We observed that girls had a higher prevalence of reduced VA and severely reduced VA than boys, which was consistent with findings from other studies [16,17,18]. In traditional Chinese culture, girls are expected to be quiet. They spend more time indoors doing near work while boys spend more time outdoors which may prevent the development of myopia [19]. The results also showed that the age-specific prevalence of severely reduced VA had an obvious trend that increased with age, which was in agreement with previous research results [20, 21]. Although the cumulative prevalence of severely reduced VA is expected to increase with age as myopia progresses, we speculated that the increased study intensity also contributed to the increased prevalence. As in China, the intensity of studying increases with age, and older children have to spend more time doing homework every day and less time playing outdoors. Studies have shown that the intensity of studying is the main environmental and behavioural factor of myopia [18].

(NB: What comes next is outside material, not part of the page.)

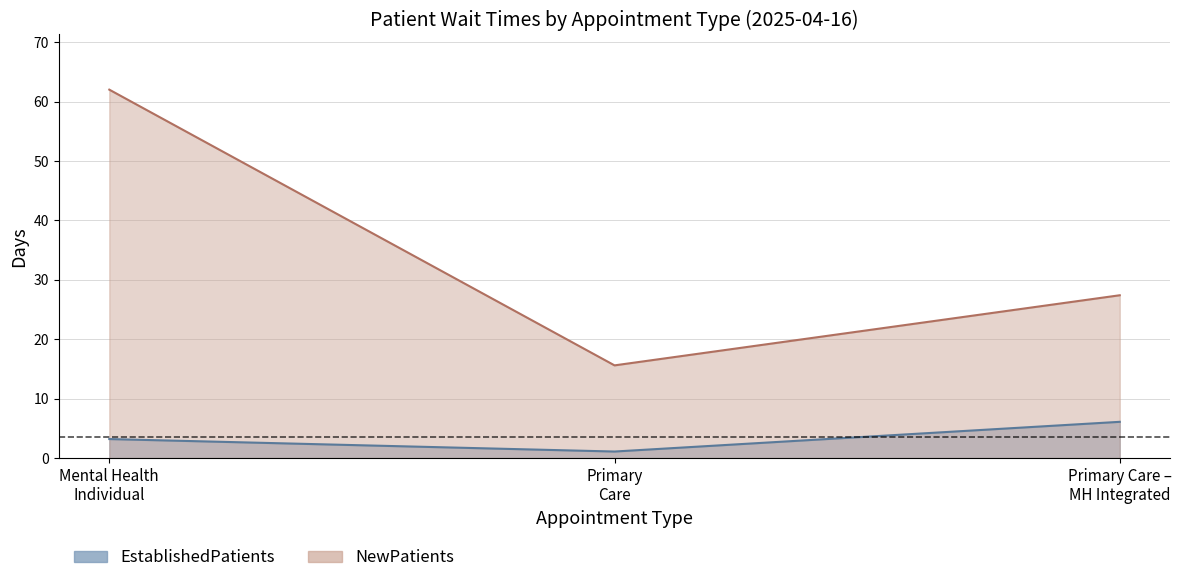

Reading left to right, transcribe all the data shown in this chart.

EstablishedPatients: 3.2	1.1	6.1
NewPatients: 62.0	15.6	27.4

To our knowledge, this is the first study focussing on the vision of elementary and secondary school students in central China. However, there were some limitations to this study. First, because of the large sample size, we did not perform any form of refraction. We used unaided VA as an alternative measure of myopia. Although this method is useful for monitoring changes in the prevalence of myopia, it has some limitations. For one, it is not appropriate for children from the ages of 3 up to around 8–9 years due to cognitive difficulties in distinguishing directions. For another, testing an eye properly requires a child to have each eye tested separately and not “cheat” by peeking through the closed eye or try to remember the order of the letters from the first eye tested. Alternative tests that minimise cognitive challenges, such as HOTV tests [22], need to be promoted. Second, rather than using a national representative sample, we used a sample from an urban district in China; therefore, our results may not reflect the trends of reduced VA in rural China. In addition, the prevalence rate in Yuhua District could be different from the national prevalence rate in China, because there are regional differences. However, the main purpose of our study was to investigate trends in the prevalence, and our findings should be able to reflect the trends in urban China.

Conclusion

The prevalence of reduced VA among children aged 6–15 years in Yuhua District has become more common with age, and there has been a marked increase in the prevalence of reduced VA from 2002 to 2018. The remarkable epidemic of reduced VA started 5 years earlier in 2018 than in 2002. Evidence from the present study suggests that interventions should be launched before the age of 9 years.

Summary

What was known before

  • China, with its rapid economic development and transitions in behaviour and lifestyle, is one of the countries with the highest rates of childhood myopia in the world.

  • The Chinese government now pays more attention than ever before to the eyesight health of children and adolescents.

What this study adds

  • The purpose of this study was to investigate trends in the prevalence of reduced visual acuity (VA), a proxy measure for myopia, in an urban district in China.